— TASK DIRECTIONS —
Reproduce the entries from the start through the line containing "光固化胶粘剂可在 1-30 秒内固化，而单组分", renaming "光固化胶粘剂" to "UV 胶粘剂" throughout and leaving everything else unchanged.

Page-level text extractions:

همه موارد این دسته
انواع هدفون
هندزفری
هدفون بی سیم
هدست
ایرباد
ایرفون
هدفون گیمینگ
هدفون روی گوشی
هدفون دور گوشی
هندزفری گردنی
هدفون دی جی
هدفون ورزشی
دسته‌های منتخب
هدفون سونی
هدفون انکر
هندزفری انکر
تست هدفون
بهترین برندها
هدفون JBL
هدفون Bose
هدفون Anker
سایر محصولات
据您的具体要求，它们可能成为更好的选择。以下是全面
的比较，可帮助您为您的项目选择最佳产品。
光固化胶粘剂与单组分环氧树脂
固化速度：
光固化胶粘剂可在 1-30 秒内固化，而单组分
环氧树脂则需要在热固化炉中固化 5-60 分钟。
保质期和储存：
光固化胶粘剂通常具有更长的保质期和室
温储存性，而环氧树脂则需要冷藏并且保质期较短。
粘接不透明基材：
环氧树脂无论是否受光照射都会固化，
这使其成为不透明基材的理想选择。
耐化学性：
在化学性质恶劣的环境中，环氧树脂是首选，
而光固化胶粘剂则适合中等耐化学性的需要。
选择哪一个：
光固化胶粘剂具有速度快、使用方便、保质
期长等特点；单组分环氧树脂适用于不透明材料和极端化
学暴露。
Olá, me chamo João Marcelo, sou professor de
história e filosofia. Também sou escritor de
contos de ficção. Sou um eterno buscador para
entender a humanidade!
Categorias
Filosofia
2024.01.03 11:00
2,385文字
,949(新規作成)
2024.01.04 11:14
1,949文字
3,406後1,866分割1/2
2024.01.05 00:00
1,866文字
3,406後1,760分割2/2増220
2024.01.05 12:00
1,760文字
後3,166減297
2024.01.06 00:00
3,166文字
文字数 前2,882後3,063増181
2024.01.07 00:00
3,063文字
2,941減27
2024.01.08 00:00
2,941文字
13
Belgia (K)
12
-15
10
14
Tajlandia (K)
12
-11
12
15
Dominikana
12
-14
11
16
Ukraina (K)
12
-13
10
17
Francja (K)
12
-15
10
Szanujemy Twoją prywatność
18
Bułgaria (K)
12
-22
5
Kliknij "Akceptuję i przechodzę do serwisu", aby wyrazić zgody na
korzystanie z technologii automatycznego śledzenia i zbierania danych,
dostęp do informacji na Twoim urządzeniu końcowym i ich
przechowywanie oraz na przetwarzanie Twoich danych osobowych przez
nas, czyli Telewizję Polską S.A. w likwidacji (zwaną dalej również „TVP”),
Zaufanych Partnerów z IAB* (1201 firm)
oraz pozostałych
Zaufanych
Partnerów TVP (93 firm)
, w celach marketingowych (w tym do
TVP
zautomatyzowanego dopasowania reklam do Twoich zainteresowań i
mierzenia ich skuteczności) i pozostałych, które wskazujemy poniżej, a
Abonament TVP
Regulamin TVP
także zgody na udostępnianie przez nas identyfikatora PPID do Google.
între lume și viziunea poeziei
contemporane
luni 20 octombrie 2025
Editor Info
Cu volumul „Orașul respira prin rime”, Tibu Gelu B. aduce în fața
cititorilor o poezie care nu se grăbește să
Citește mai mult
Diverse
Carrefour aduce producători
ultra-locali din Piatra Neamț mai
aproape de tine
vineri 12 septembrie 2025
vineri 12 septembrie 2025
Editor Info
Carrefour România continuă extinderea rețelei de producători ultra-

— OUTPUT OF THE EXERCISE —
همه موارد این دسته
انواع هدفون
هندزفری
هدفون بی سیم
هدست
ایرباد
ایرفون
هدفون گیمینگ
هدفون روی گوشی
هدفون دور گوشی
هندزفری گردنی
هدفون دی جی
هدفون ورزشی
دسته‌های منتخب
هدفون سونی
هدفون انکر
هندزفری انکر
تست هدفون
بهترین برندها
هدفون JBL
هدفون Bose
هدفون Anker
سایر محصولات
据您的具体要求，它们可能成为更好的选择。以下是全面
的比较，可帮助您为您的项目选择最佳产品。
UV 胶粘剂与单组分环氧树脂
固化速度：
UV 胶粘剂可在 1-30 秒内固化，而单组分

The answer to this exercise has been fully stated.